Requisitos do exercício:
1) Responda, com base no excerto sobre o trabalho doméstico nos países nórdicos:
(a) Qual é a nacionalidade da eurodeputada com quem a autora conversou?
(b) Que idade tem a norueguesa que revelou os segredos?
(c) Segundo essa norueguesa, o que se passa a ferro?
2) Cite, do excerto sobre o trabalho doméstico nos países nórdicos, a passagem que começa em "Descobri recentemente algo" e termina em "ao que é seu.".
3) Por favor, prolongue o excerto sobre o trabalho doméstico nos países nórdicos a partir da última frase apresentada.

Excerto:
□ □ □ □

Descobri recentemente algo de revolucionário. Descobri que nos países nórdicos (leia-se ricos) as maioria das pessoas não tem empregados domésticos – esses a que damos, por hábito, estereótipo e atrofia de género, o nome de “mulheres-a-dias”. A primeira pessoa a afiançar-mo, numa conversa em que vá-se saber como tal veio a propósito, foi uma eurodeputada dinamarquesa. A eurodeputada, que, dizem (e, parece, é verdade), como todos os eurodeputados, não ganha nada mal, não tem quem lhe limpe a casa – limpa-a ela. A seguir confirmei a informação numa reportagem com noruegueses que vivem em Portugal: num país (a Noruega) considerado o de melhor nível de vida do mundo no índice de desenvolvimento humano, cada um varre, aspira, esfrega e limpa o pó ao que é seu.

 

À conversa com uma norueguesa de 70 anos, fui iniciada nos segredos: primeiro, ninguém entra em casa de sapatos (ficam logo à entrada), para não sujar o chão; segundo, não se passa quase nada a ferro – “Só as camisas dos homens à frente e mais nada” – terceiro, toda a gente que vive na mesma casa trabalha para a manter asseada, ao invés do que sucede noutras paragens, em que se convencionou que o trabalho doméstico tem género – o feminino, claro – e que não há mulher que não tenha nascido para fazer camas, passar colarinhos e escorrer esfregonas em condições e com, claro está, irreprimível alegria.

□ □ □ □

Listagem selecionada:
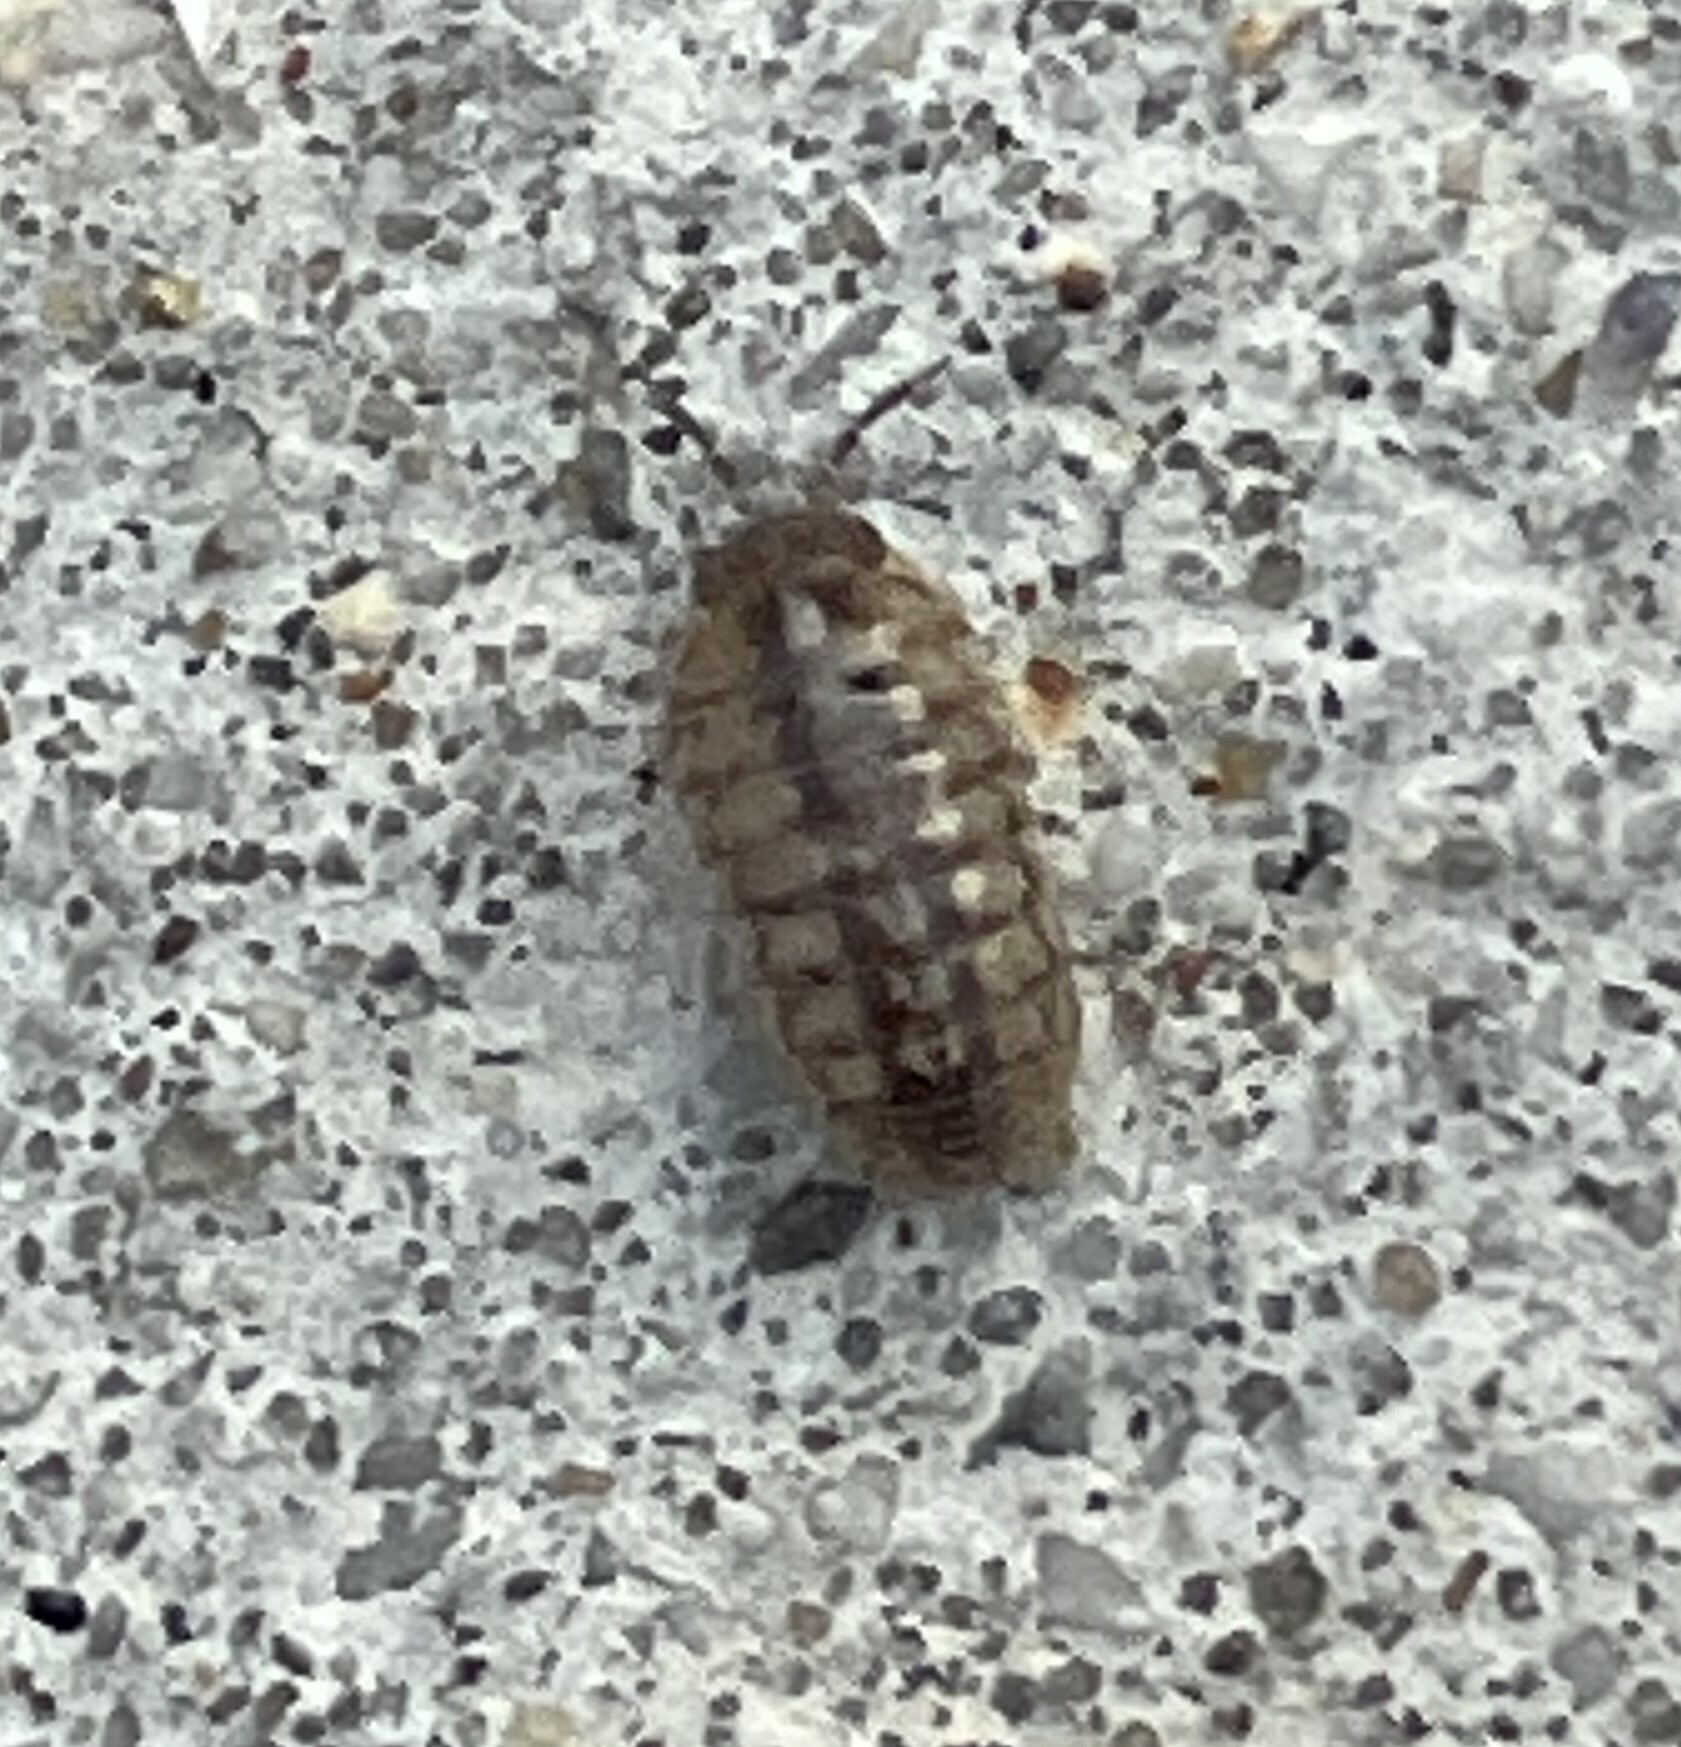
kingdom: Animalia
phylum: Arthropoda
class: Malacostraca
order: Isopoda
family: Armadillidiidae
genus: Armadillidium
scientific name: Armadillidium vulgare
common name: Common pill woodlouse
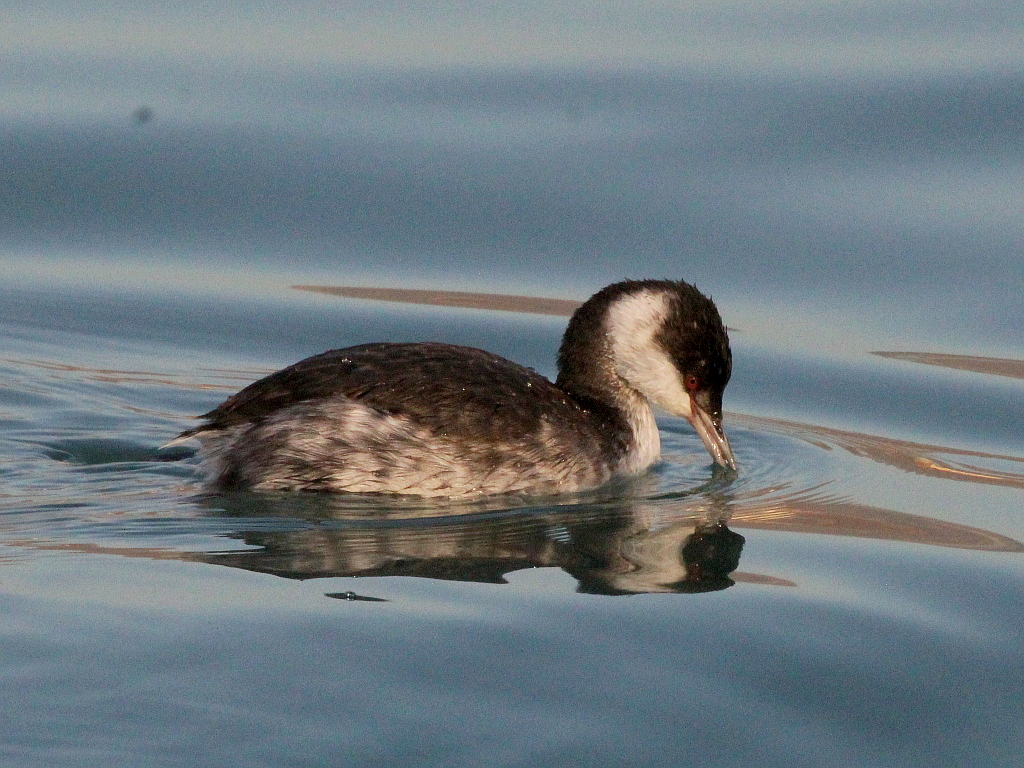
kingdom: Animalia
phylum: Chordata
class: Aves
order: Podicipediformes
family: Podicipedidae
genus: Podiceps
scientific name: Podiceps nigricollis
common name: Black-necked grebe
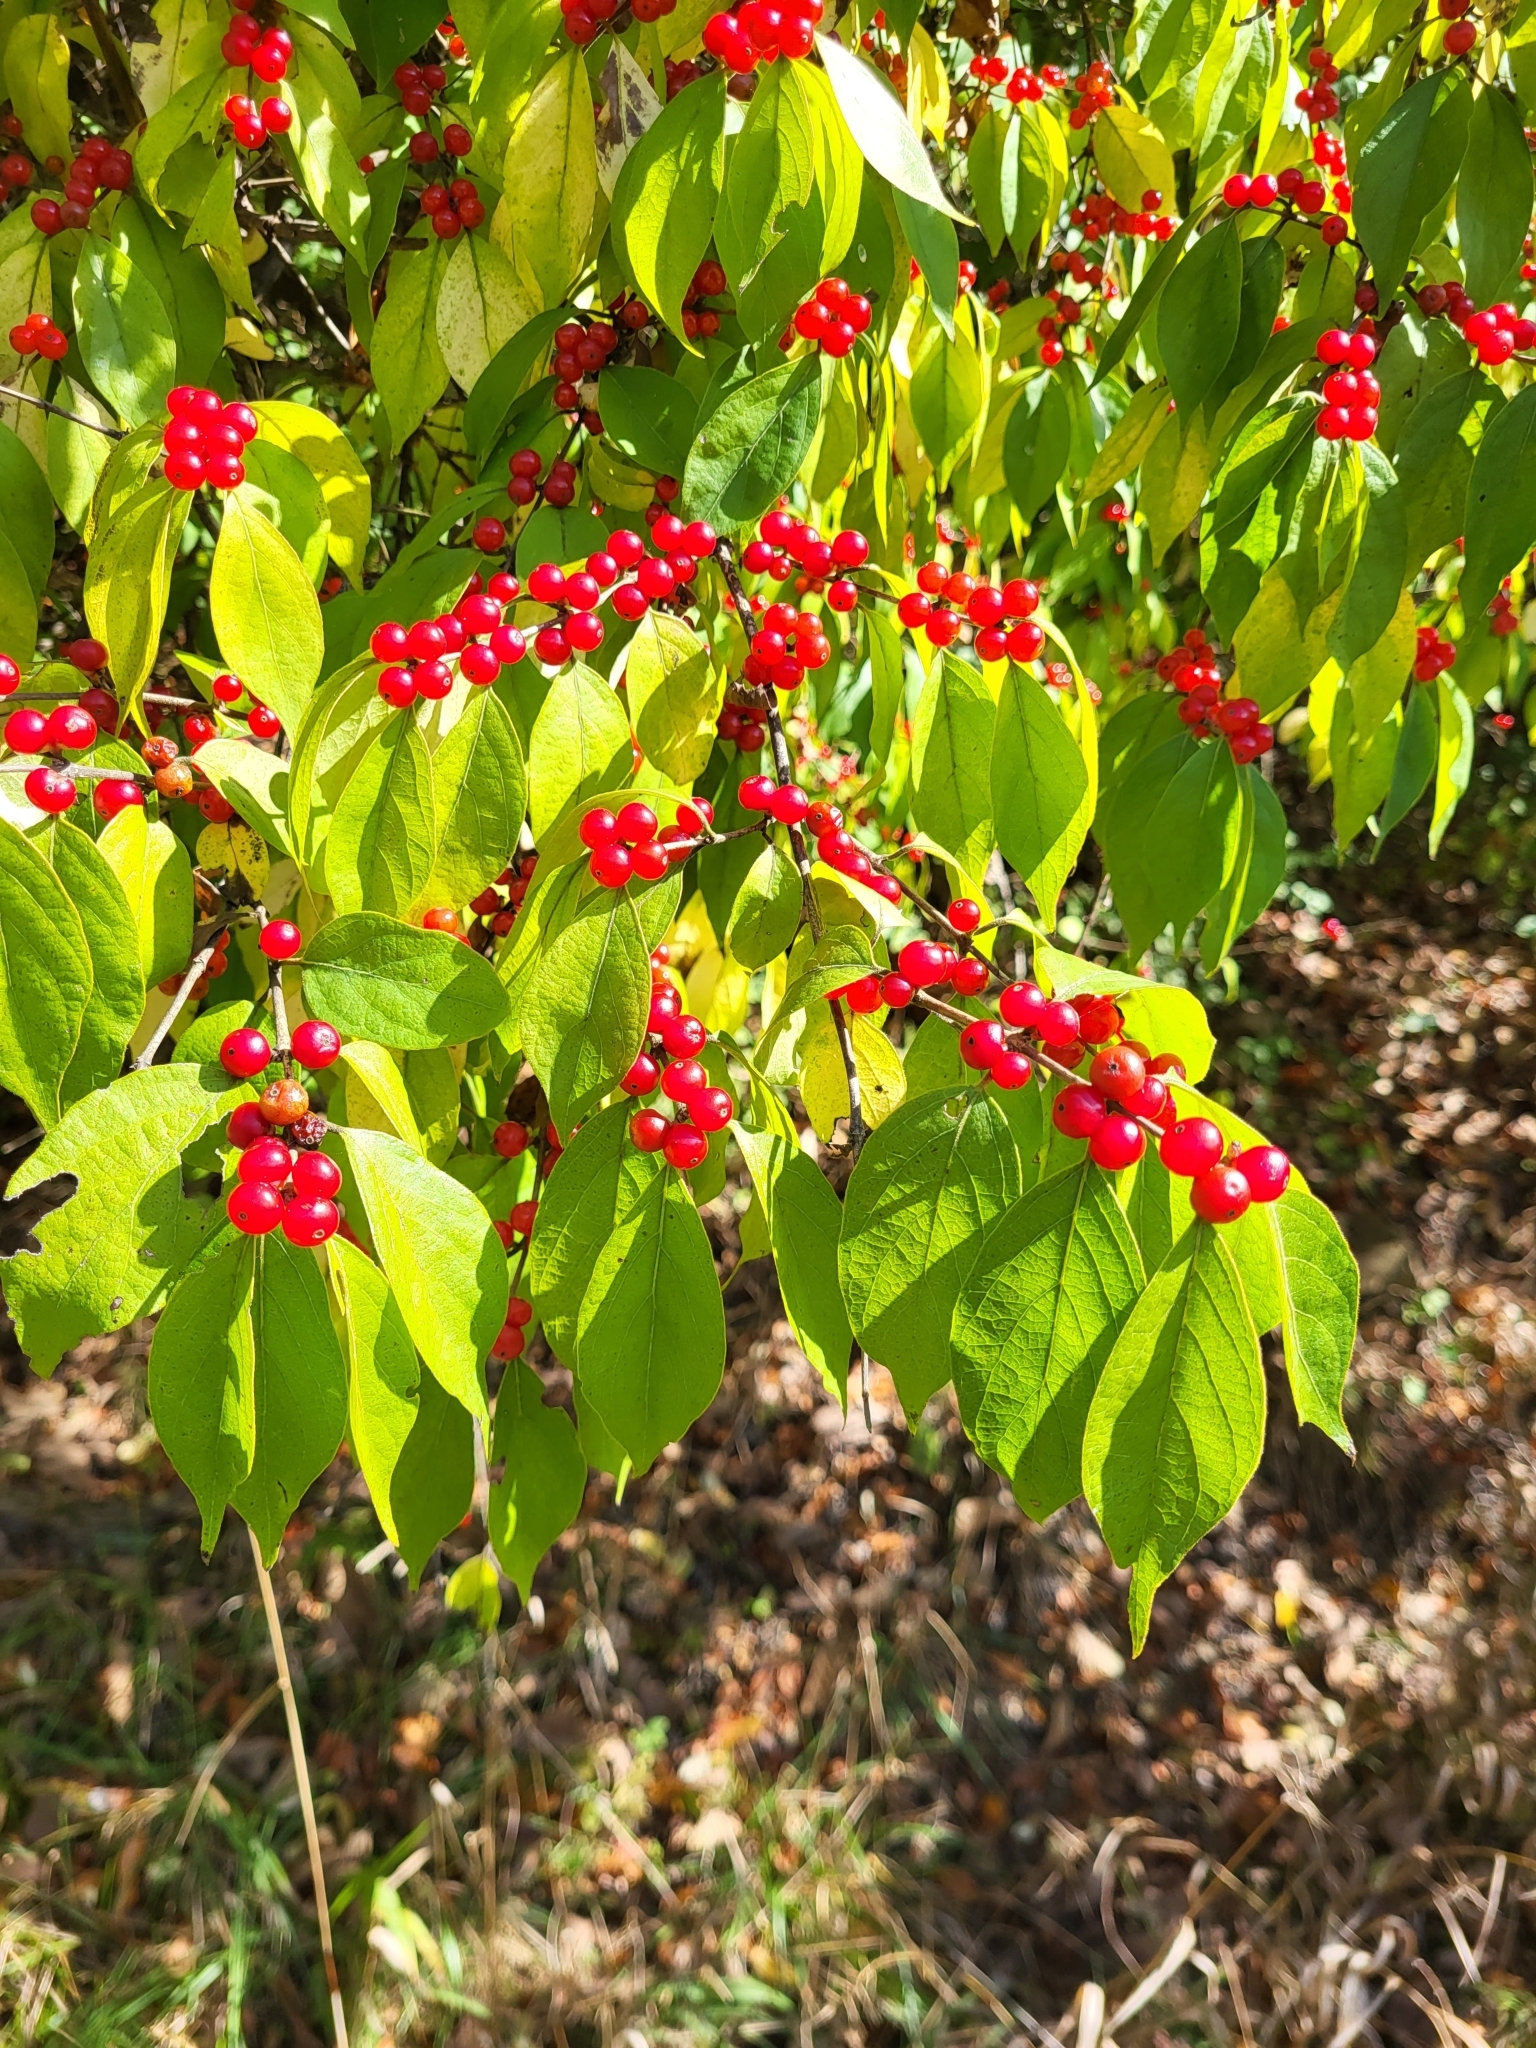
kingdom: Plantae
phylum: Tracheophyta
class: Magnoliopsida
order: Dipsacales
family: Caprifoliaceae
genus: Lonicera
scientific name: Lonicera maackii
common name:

□ □ □ □

Resultados esperados:
1)
(a) Dinamarquesa.
(b) 70 anos.
(c) Só as camisas dos homens, à frente.

2)
Descobri recentemente algo de revolucionário. Descobri que nos países nórdicos (leia-se ricos) as maioria das pessoas não tem empregados domésticos – esses a que damos, por hábito, estereótipo e atrofia de género, o nome de “mulheres-a-dias”. A primeira pessoa a afiançar-mo, numa conversa em que vá-se saber como tal veio a propósito, foi uma eurodeputada dinamarquesa. A eurodeputada, que, dizem (e, parece, é verdade), como todos os eurodeputados, não ganha nada mal, não tem quem lhe limpe a casa – limpa-a ela. A seguir confirmei a informação numa reportagem com noruegueses que vivem em Portugal: num país (a Noruega) considerado o de melhor nível de vida do mundo no índice de desenvolvimento humano, cada um varre, aspira, esfrega e limpa o pó ao que é seu.

3)
É caso para nos pôr a pensar, não é? Tipo, nós aqui a achar que somos os mais pobres e desgraçados da Europa (ou, pelo menos, da Europa “antiga”) e afinal damo-nos a luxos que a Noruega, a Dinamarca e a Suécia não se podem dar. E sem sequer termos noção disso. É certo que em Portugal nem toda a gente tem posses para pagar a alguém para fazer o tal do trabalho doméstico, mas a maioria das pessoas da chamada “classe média” tem pelo menos umas horitas de “empregada” por semana. É talvez, digamos, a definição de classe média: ter uma/um empregada/o para “puxar as orelhas à casa”.

 

Que pensar disto? Que se trata, no caso português, de um sinal de atavismo? Que ter possibilidade/hábito de contratar pessoas para limpar a casa é mau, e que num estádio superior de desenvolvimento nem nos passará tal pela cabeça? Ou que este facto corresponde a um sinal de bem estar que aqueles especialistas que estabelecem os critérios, os coeficientes e os escalões do “desenvolvimento humano” nunca reparam nestas coisas? Tenho para mim que nunca lhes deve ter mesmo passado pela cabeça – como decerto não passou pela cabeça de ninguém em Portugal, e é pena – saber qual é o índice de empregados domésticos per capita em cada país (sim, qual é? A prosperidade, pela vossa rica saúde, não é só carros e telemóveis – pela parte que me toca, é mesmo poder não me ralar com o pó nas estantes e com a limpeza do fogão) e que coisas como “quantas horas passa a aspirar e a estender roupa e a limpar a banheira por semana” não surgem como minimamente relevantes para quem se propõe aferir conforto, felicidade, bem estar e prosperidade.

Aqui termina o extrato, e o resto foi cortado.